> **REQUEST**
Every line from the one containing "4. Kill LootSafe" to the one containing "5. Open the" in the records below, both included, must be set down exactly, and no other line.

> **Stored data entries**
-.-.-

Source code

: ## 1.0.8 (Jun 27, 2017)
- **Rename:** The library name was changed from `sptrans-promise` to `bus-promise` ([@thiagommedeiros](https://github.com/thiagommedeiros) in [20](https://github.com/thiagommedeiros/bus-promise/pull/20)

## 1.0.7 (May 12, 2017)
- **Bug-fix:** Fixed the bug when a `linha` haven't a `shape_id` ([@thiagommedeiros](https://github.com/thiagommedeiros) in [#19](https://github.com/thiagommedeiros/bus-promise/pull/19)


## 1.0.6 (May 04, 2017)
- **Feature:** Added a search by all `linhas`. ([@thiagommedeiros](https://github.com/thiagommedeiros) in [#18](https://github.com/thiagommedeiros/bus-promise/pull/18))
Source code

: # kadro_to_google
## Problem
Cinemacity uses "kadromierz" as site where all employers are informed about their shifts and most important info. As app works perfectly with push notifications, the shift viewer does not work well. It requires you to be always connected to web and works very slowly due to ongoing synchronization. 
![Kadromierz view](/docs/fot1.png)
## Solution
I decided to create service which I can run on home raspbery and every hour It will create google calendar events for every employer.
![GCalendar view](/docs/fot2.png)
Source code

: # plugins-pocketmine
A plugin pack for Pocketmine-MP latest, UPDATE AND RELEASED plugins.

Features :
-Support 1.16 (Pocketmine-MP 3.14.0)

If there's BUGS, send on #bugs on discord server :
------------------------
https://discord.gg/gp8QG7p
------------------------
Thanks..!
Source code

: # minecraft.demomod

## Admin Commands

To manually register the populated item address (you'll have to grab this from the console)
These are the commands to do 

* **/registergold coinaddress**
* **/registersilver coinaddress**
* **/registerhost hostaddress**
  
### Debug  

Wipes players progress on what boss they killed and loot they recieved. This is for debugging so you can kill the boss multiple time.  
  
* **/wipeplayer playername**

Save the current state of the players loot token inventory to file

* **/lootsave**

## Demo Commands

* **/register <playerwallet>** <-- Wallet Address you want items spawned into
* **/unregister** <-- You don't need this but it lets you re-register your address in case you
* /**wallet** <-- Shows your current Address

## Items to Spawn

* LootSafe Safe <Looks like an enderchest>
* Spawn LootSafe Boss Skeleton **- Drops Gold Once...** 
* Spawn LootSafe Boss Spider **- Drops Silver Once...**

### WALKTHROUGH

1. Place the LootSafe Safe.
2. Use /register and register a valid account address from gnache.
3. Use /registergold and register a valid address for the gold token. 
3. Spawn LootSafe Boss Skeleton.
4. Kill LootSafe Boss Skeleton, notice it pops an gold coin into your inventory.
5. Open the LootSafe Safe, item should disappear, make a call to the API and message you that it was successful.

-.-.-

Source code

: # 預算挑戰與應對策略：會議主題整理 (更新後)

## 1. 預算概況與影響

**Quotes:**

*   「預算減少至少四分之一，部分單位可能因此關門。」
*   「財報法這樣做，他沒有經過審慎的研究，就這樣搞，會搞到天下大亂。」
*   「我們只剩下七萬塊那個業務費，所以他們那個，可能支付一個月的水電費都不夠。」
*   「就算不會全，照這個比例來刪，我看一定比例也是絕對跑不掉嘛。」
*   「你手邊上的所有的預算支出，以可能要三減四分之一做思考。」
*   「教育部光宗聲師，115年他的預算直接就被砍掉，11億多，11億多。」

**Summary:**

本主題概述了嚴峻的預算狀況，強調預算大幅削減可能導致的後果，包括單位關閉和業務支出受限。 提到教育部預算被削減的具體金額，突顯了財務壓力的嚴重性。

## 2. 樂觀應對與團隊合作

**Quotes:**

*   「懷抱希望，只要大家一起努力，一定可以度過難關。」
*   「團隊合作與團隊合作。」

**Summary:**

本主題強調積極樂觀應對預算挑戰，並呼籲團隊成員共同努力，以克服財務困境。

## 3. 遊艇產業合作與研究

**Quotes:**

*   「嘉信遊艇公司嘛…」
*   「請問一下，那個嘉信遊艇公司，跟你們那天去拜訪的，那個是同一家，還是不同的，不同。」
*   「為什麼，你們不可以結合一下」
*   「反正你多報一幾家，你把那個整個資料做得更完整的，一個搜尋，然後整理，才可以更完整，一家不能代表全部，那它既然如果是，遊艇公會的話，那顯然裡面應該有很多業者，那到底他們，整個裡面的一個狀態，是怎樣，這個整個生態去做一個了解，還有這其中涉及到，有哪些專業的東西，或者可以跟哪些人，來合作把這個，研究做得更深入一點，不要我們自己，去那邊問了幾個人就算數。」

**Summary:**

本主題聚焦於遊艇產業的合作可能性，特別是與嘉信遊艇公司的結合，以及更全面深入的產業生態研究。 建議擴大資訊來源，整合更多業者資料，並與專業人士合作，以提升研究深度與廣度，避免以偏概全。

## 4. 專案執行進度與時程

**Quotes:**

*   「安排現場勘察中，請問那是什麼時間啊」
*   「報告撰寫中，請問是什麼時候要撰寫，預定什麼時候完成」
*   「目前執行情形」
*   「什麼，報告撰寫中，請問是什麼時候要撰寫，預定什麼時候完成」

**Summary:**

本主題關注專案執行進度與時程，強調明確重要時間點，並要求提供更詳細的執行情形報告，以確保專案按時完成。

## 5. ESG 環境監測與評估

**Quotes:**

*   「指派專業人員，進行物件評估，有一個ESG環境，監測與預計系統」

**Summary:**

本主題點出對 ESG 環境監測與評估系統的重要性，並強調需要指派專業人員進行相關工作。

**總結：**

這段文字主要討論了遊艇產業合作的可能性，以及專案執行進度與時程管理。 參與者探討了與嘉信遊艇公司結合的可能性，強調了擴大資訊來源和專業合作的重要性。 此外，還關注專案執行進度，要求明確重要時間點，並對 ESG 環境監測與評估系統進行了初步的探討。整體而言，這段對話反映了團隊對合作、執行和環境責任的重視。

-.-.-

> **ANSWER FOR THE TASK**
4. Kill LootSafe Boss Skeleton, notice it pops an gold coin into your inventory.
5. Open the LootSafe Safe, item should disappear, make a call to the API and message you that it was successful.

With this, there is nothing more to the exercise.